The trend went for a while and the delivery was successful. Today, the two ‘couples’ are proud parents of Travies Baraka. Indeed, he is a blessing.  The child is taken care of by Mercy’s parents, but this will just be for a short time, they plan to settle in a place and formally exchange the rings-a sweet revenge to the monotony of impunitive abortion, indeed
‘BE DIFFERENT’ CAMPAIGN
The two couples have initiated an ambitious project of walking to Clubs and Societies within Kenyatta University to campaign and advice against abortion.’ The first time, we went to a club, as a couple, people were so shocked, they never believed such things could happen in campus, but they came to like us, some have joined the campaign. My husband(in reference to Cyprian), normally tells them what he learnt from the whole thing and advices the guys to be ‘men enough’ by being responsible, this part normally live many people challenged a lot.’ Mercy explains.

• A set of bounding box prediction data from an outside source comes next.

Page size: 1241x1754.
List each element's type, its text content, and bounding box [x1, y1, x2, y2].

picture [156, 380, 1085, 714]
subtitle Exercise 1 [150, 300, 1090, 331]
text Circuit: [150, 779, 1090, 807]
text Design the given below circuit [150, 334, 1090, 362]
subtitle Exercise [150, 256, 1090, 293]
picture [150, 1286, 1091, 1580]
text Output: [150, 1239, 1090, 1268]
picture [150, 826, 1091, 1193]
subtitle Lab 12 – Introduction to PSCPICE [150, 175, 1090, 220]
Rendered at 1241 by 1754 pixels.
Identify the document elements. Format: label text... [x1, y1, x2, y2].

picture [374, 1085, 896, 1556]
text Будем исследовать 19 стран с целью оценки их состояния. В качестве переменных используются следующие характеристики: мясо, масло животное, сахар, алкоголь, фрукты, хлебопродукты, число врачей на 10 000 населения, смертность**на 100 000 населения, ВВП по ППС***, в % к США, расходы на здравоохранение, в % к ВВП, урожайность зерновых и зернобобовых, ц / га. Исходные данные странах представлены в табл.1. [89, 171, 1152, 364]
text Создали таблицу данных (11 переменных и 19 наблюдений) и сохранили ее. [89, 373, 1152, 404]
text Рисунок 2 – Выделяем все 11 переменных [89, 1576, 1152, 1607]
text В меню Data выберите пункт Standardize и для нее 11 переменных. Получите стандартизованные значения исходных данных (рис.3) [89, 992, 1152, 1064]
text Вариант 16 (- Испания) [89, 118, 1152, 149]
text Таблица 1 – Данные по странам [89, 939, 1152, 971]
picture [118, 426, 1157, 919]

‘When our son, Baraka, turns three, we shall walk with him to campuses and colleges to explain why ‘we must be different’, for now we are majorly in Kenyatta University, but of course, we shall spread our wings. You can’t imagine the blessings which come with being responsible. Can you imagine I would be a proud father of a dead baby should we have opted for abortion, do you think I would be happier?’He quips as he looks straight at our eyes. Cyprian shows an ambitious face of defiance to the ‘norms’ and a breakthrough from the immorality which our colleges are associated with.
MY ADVICE, TO YOU
‘My brothers and sisters, it is sad, very sad indeed to commit abortion. You will probably imagine where you would be if you were aborted. Should the ‘accident’ happen, please be forgiven for contemplating abortion as an option. Campus has a lot to offer, both good and bad in equal measure; we must choose the noble and sieve the rest. That is my word for you’ Cyprian concludes as he turns to his photo album to check some of the photos of the young family. Perhaps, our campuses have developed a new crop of responsible students. Should this trend continue, our institutions will be sane again
At the end of the interview, we are not able to see Baraka, but the smiles from the would be ‘academic couples’ shows a great hope and a promise of optimism to the child. The baby, probably, had to survive the disastrous thought of abortion so as to tell the story with the parents in their planned ‘campus tours’. Indeed, abortion should not be an option when it comes to campus relationships-responsibility should be the priority.